Commercial hunting is prohibited in Dja, but the Baka people (pygmies, as they were traditionally known), who live in and around the reserve, are still allowed to take animals for food.
But growing demand for bush meat in cities such as Yaounde and Douala is providing financial incentive for other communities to illegally hunt animals for the trade.
“About half the bush meat hunted out of forests is consumed by villagers around the reserves, and the other half is sold in towns and cities,” says Fiona Maisels, a conservation scientist who has spent more than 20 years working in central Africa.
According to Maisels, bush meat costs more than domestically produced meat from chickens or goats but is considered tastier. And it’s valued as a status symbol.
Maisels is concerned that at current rate of hunting in central Africa, “the large-bodied animals won’t last more than another couple of decades.”
A 2013 study on the ecological impact of hunting in the region said that overhunting could cause knock-on problems for the forest. Reduce the numbers of monkeys and other natural gardeners that disperse the seeds of trees, for example, and the forest loses tree diversity and density.
“Immediate hunting regulation is vital for the survival of the Central African rainforest ecosystem,” the study warned.
Not Too Late
Members of UNESCO are attending the conference in Yaoundé to review the status of Dja as a World Heritage Site—in particular, whether it should be considered for the list of World Heritage sites in danger.
There are now 46 areas on this unhappy list, five of them in the Congo Basin, in the Democratic Republic of Congo.
“We do not take these decisions lightly,” says Bandiougou Diawara, the UNESCO Program Specialist for Africa. “A monitoring mission to Dja will be undertaken in the coming months to see whether the criteria for which the site was inscribed are strongly threatened.”

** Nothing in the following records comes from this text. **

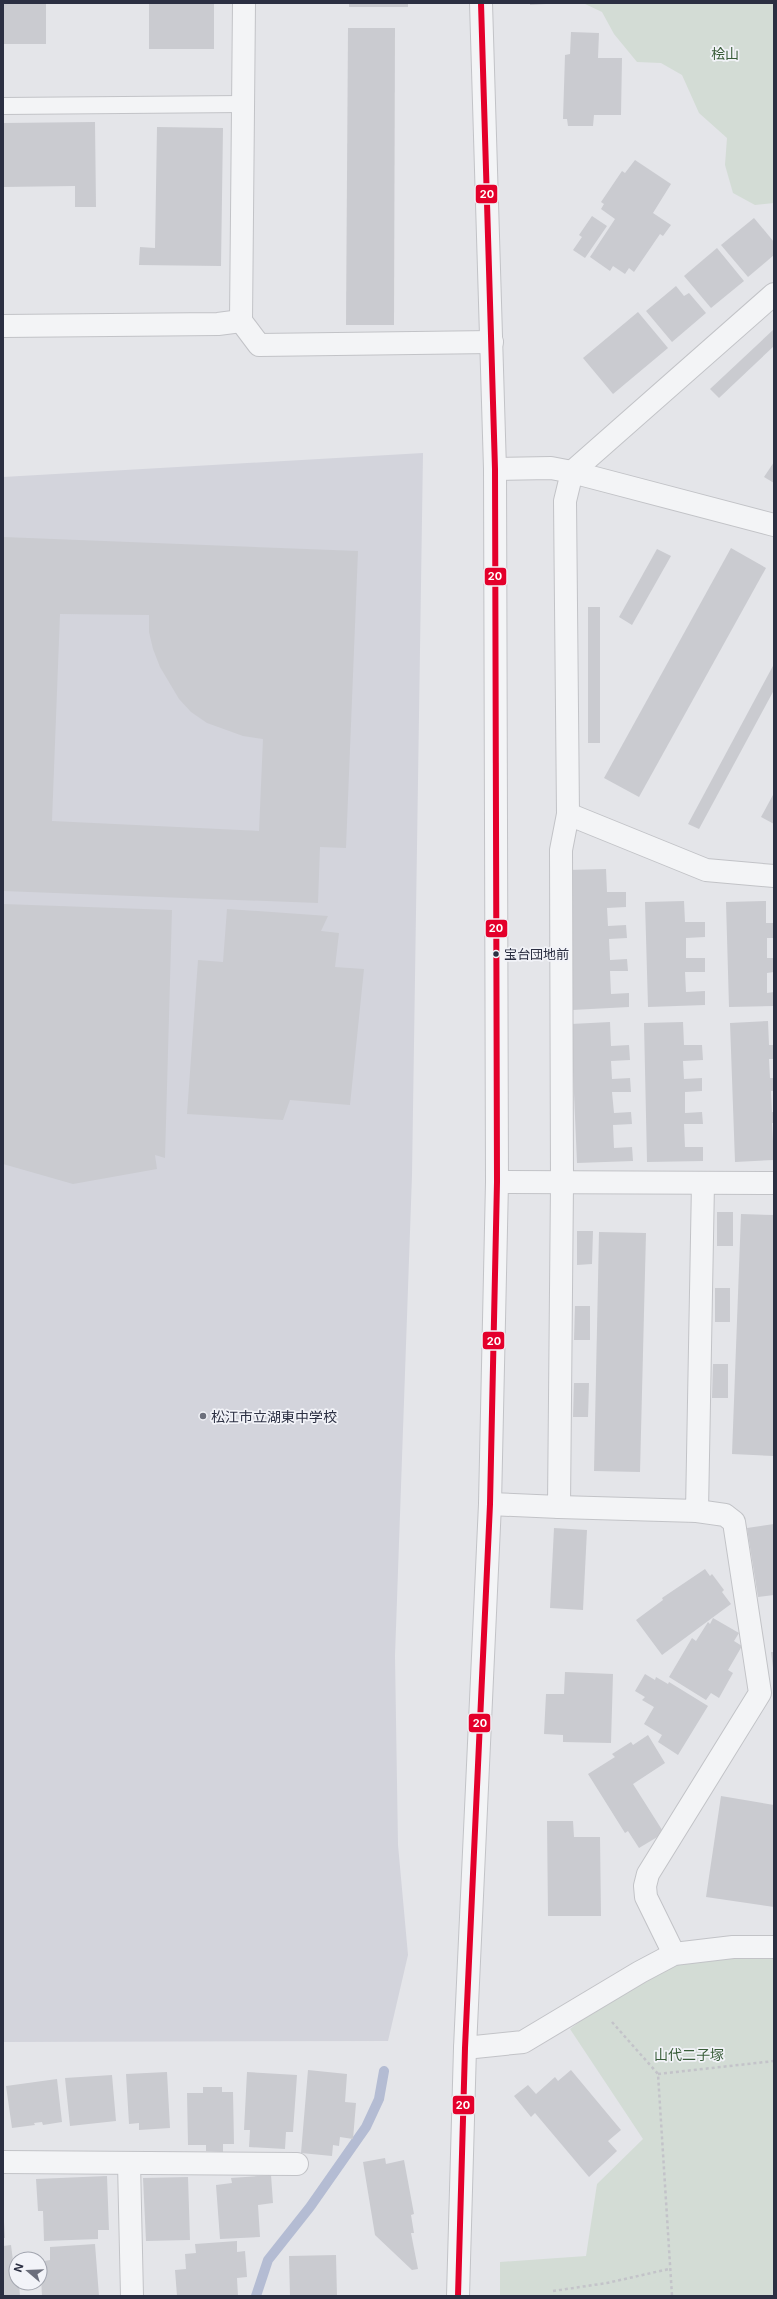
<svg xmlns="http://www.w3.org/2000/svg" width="777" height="2299" viewBox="0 0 777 2299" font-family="Inter,'Noto Sans JP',sans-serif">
  <rect width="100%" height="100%" fill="#e4e5e9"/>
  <path fill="#d3d4dc" d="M 423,453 L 412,1175 L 395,1656 L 398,1845 L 408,1955 L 388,2041 L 3,2042 L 3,477 Z"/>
  <g fill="#d3dcd5">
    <path d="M 583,3 L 774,3 L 774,203 L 755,205 L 733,193 L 725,165 L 727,138 L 699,113 L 682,75 L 661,63 L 637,62 L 614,34 L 602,12 Z"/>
    <path d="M 774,1954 L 774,2296 L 500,2296 L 500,2262 L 586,2256 L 597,2184 L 643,2139 L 570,2029 L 601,2005 L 684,1959 Z"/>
  </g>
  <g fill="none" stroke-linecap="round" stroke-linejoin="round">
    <path stroke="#b4bcd3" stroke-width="10" d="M 256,2296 L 268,2260 L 310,2207 L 366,2127 L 379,2099 L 384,2071"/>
  </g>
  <g fill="#cacbd0" fill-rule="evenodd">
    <rect x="3" y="3" width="43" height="41"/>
    <rect x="149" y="3" width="65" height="46"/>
    <rect x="349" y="3" width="59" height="4"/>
    <path d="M 530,3 L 546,3 L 546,4 L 530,5 Z"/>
    <path d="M 348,28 L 395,28 L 394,325 L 346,325 Z"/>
    <path d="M 571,32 L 599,33 L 598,58 L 622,58 L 621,115 L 594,115 L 593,126 L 568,126 L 567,119 L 563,119 L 565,55 L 570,54 Z"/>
    <path d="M 95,122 L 96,207 L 75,207 L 75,186 L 3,187 L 3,123 Z"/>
    <path d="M 157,127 L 223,128 L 221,266 L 139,265 L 140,247 L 155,248 Z"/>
    <path d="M 635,160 L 671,184 L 653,213 L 671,225 L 663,236 L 660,234 L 634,272 L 629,268 L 625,274 L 613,266 L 610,271 L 590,257 L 615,219 L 601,209 L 604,204 L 601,202 L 622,171 L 625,173 Z"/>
    <path d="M 592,216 L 607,226 L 585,258 L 573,250 L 582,237 L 579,235 Z"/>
    <path d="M 754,218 L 774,242 L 774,255 L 748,277 L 721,245 Z"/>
    <path d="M 717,248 L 744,281 L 711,308 L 684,276 Z"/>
    <path d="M 676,286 L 684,296 L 689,293 L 706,313 L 672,342 L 646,311 Z"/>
    <path d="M 638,312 L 668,348 L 613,394 L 583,358 Z"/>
    <path d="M 774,329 L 774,346 L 719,398 L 710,389 Z"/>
    <path d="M 774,462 L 774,483 L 764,477 Z"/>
    <path d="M 3,537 L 358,551 L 346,848 L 320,847 L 318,903 L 3,891 ZM 60,614 L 149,615 L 149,632 L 153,649 L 160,667 L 179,699 L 191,712 L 207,723 L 243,736 L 263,739 L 259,831 L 52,821 Z"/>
    <path d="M 731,548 L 766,568 L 639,797 L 604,778 Z"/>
    <path d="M 657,549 L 671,556 L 632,625 L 619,617 Z"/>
    <rect x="588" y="607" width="12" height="136"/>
    <path d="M 774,664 L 774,690 L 699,829 L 688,824 Z"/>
    <path d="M 774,793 L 774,824 L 761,817 Z"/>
    <path d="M 606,869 L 607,892 L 626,892 L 626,907 L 607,908 L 608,926 L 626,925 L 627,938 L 609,939 L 610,960 L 627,959 L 628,971 L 610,971 L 611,994 L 629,993 L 629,1007 L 572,1010 L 567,870 Z"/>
    <path d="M 684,901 L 685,922 L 705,922 L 705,937 L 686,938 L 686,958 L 705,958 L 705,972 L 685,972 L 686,992 L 705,991 L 705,1005 L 648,1007 L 645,902 Z"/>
    <path d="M 766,901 L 766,923 L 774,923 L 774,938 L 767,938 L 767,958 L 774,958 L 774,972 L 767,973 L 767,993 L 774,992 L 774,1006 L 729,1007 L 726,902 Z"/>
    <path d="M 3,904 L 172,910 L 165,1158 L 155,1155 L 157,1169 L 73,1184 L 3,1164 Z"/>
    <path d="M 227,909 L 328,916 L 321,931 L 339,933 L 335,967 L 364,969 L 350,1105 L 290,1100 L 283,1120 L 187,1114 L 198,960 L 223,962 Z"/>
    <path d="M 768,1021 L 769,1045 L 774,1045 L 774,1059 L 769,1059 L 770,1078 L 774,1078 L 774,1091 L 771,1091 L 772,1112 L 774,1112 L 774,1123 L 772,1123 L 774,1160 L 735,1162 L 730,1023 Z"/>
    <path d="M 610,1022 L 611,1046 L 629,1045 L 630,1060 L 611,1061 L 612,1079 L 630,1078 L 631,1092 L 612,1092 L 614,1113 L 631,1112 L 632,1124 L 613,1125 L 614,1148 L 632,1147 L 633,1161 L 577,1163 L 571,1024 Z"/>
    <path d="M 683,1022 L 684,1045 L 702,1045 L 703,1060 L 683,1061 L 684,1079 L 702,1078 L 702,1091 L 685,1092 L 685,1113 L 702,1112 L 703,1124 L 684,1124 L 685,1147 L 703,1147 L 703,1161 L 647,1162 L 644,1023 Z"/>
    <rect x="717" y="1212" width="16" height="34"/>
    <path d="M 741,1214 L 774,1215 L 774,1456 L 732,1454 Z"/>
    <path d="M 577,1231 L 593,1231 L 592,1264 L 577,1265 Z"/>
    <path d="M 599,1232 L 646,1233 L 640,1472 L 594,1471 Z"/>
    <rect x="715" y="1288" width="15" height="34"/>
    <path d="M 575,1306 L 590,1306 L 590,1340 L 574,1340 Z"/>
    <path d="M 713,1364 L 728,1364 L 728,1398 L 712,1398 Z"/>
    <path d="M 574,1383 L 589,1383 L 588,1417 L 573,1417 Z"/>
    <path d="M 774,1524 L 774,1595 L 758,1597 L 747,1528 Z"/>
    <path d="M 554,1528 L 587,1530 L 583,1610 L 550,1608 Z"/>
    <path d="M 705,1569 L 710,1576 L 712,1574 L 724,1590 L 722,1592 L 731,1604 L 662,1655 L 636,1620 L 663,1600 L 662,1598 Z"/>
    <path d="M 713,1618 L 739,1633 L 734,1641 L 742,1646 L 728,1670 L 733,1673 L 719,1698 L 711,1693 L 706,1700 L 669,1677 L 692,1638 L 696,1641 L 708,1622 L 710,1624 Z"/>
    <path d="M 771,1652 L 774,1652 L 774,1668 L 773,1668 Z"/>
    <path d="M 565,1672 L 613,1674 L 611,1743 L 563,1742 L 563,1735 L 544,1734 L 546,1694 L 564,1694 Z"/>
    <path d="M 645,1674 L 655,1680 L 656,1677 L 668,1684 L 669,1682 L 708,1706 L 678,1755 L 658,1742 L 662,1735 L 644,1724 L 654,1707 L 642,1700 L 645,1697 L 635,1691 Z"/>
    <path d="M 648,1735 L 665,1763 L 633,1784 L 664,1833 L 639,1848 L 628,1831 L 625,1833 L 588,1774 L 615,1757 L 612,1754 L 631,1742 L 633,1745 Z"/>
    <path d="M 721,1796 L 774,1805 L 774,1907 L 706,1897 Z"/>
    <path d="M 547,1821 L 573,1821 L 574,1837 L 600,1837 L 601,1916 L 548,1916 Z"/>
    <path d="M 308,2070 L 347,2074 L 345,2102 L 356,2103 L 353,2139 L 340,2137 L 339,2146 L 333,2145 L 332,2156 L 301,2153 Z"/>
    <path d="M 571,2070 L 621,2130 L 608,2141 L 617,2151 L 589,2177 L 535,2113 L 531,2117 L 514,2096 L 528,2085 L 536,2094 L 555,2077 L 558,2081 Z"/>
    <path d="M 167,2072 L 170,2128 L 139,2130 L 139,2123 L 129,2124 L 126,2074 Z"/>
    <path d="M 247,2072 L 297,2075 L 293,2132 L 286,2132 L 285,2149 L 249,2147 L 250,2130 L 244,2130 Z"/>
    <path d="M 112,2075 L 116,2121 L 70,2126 L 65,2078 Z"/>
    <path d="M 57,2079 L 62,2122 L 43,2125 L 42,2122 L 34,2123 L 35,2125 L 12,2128 L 6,2086 Z"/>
    <path d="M 203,2087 L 222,2087 L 222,2092 L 233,2092 L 234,2144 L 223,2144 L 223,2152 L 206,2151 L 206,2145 L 188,2145 L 187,2093 L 203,2093 Z"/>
    <path d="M 385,2158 L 386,2164 L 404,2160 L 414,2214 L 411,2215 L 414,2233 L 411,2233 L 418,2269 L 412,2270 L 375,2235 L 363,2162 Z"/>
    <path d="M 271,2175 L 273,2203 L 258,2205 L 260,2237 L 220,2239 L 216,2185 L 232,2183 L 231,2178 Z"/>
    <path d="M 107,2176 L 109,2230 L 98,2230 L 98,2239 L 44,2241 L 43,2211 L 38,2211 L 36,2179 Z"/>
    <path d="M 188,2177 L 190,2240 L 146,2241 L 143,2178 Z"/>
    <path d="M 3,2207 L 5,2238 L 3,2238 Z"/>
    <path d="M 237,2241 L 237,2252 L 245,2251 L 247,2277 L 237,2278 L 238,2296 L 177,2296 L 175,2270 L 186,2269 L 185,2254 L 196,2253 L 195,2244 Z"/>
    <path d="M 95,2244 L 99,2296 L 42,2296 L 41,2277 L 45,2277 L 44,2261 L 50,2260 L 50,2247 Z"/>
    <path d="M 11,2245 L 13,2261 L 16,2261 L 16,2283 L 19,2283 L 20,2296 L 3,2296 L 3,2246 Z"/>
    <path d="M 336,2255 L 337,2296 L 290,2296 L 289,2256 Z"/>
  </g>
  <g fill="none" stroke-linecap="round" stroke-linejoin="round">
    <defs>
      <path id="service" d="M 3,106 L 243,104"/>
      <g id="minor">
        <path d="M 244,3 L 241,321 L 259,345 L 492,342"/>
        <path d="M 3,326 L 218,324 L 241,321"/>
        <path d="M 495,469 L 551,468 L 572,472 L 774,525"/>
        <path d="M 568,814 L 706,870 L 774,876"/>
        <path d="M 497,1182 L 774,1183"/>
        <path d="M 490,1504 L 559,1507 L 562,1183 L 561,850 L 568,814 L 565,501 L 572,472 L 774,294"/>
        <path d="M 559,1507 L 697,1511 L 703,1183"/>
        <path d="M 674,1954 L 646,1897 L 645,1886 L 648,1874 L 760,1693 L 734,1522 L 725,1515 L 697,1511"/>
        <path d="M 465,2048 L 523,2042 L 640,1972 L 674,1954 L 733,1947 L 774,1947"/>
        <path d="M 3,2162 L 297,2164"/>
        <path d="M 129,2163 L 132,2296"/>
      </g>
      <path id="tertiary" d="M 458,2296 L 465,2048 L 490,1504 L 497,1182 L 495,469 L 481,3"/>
    </defs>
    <use href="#service" stroke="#c2c3c7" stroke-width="18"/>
    <use href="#minor" stroke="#c2c3c7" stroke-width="24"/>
    <use href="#tertiary" stroke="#c2c3c7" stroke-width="24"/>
    <g stroke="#c3c3c9" stroke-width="2.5" stroke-dasharray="3 3" stroke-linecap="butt">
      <path d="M 612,2022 L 658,2074 L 672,2296"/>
      <path d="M 658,2074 L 774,2061"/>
      <path d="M 553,2291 L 607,2283 L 669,2269"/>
    </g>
    <use href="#service" stroke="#f3f4f6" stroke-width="16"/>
    <use href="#minor" stroke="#f3f4f6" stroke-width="22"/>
    <use href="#tertiary" stroke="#f3f4f6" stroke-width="22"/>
    <defs>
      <path id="bus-1" d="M 458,2296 L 465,2048 L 490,1504 L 497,1182 L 495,469 L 481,3"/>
    </defs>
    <use href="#bus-1" stroke="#f2f3f8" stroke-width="9"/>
    <use href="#bus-1" stroke="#e4002b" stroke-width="6"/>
  </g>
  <circle fill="#2b2f42" stroke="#f2f3f8" stroke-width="1.5" cx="496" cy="954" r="3.5"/>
  <circle fill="#6c6f7c" stroke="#f2f3f8" stroke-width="1.5" cx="203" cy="1416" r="4"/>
  <g text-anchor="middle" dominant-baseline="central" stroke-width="3.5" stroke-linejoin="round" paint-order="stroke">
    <g font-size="13" fill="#2b2f42" stroke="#f2f3f8" text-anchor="start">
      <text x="504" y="954">宝台団地前</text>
    </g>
    <g font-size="14" fill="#395d39" stroke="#f2f3f8">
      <text x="725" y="53">桧山</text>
      <text x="689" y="2054">山代二子塚</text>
    </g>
    <g font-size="14" fill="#2b2f42" stroke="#f2f3f8" text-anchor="start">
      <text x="211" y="1416">松江市立湖東中学校</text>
    </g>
  </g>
  <g stroke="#f2f3f8" stroke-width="1.5">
    <rect x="475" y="184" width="23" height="20" rx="4" fill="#e4002b"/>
    <rect x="484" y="567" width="23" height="19" rx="4" fill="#e4002b"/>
    <rect x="485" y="919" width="23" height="19" rx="4" fill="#e4002b"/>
    <rect x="482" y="1331" width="23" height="19" rx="4" fill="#e4002b"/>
    <rect x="468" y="1713" width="23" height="20" rx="4" fill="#e4002b"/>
    <rect x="452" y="2095" width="23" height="20" rx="4" fill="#e4002b"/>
  </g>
  <g font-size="11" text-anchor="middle" font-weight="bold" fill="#fff">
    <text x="487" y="198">20</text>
    <text x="495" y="580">20</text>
    <text x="496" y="932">20</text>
    <text x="494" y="1345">20</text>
    <text x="480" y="1727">20</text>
    <text x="463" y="2109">20</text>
  </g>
  <rect width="777" height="2299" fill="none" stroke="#2b2f42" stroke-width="8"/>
  <g transform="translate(28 2271) rotate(289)"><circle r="19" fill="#f2f3f8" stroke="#a2a5af"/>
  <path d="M0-3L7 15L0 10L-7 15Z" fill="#6c6f7c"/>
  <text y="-6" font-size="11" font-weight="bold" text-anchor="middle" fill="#2b2f42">N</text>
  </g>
</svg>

Dupain is leading a workshop at the conference on improving anti-poaching systems in Dja and other protected areas in central Africa.
Meanwhile in Dja the African Wildlife Foundation is introducing a cybertracking device that transmits GPS information about illegal activity in the reserve to antipoaching teams.
In future, emphasis will be given to creating alternative livelihoods for communities around the reserve and building a sense of guardianship for its wildlife.
“These are big tasks,” he says, “But we’re confident that it’s possible to turn things around.”
“Dja is still a massive rain forest habitat, he continues. “We will not leave the area and say it’s too late.”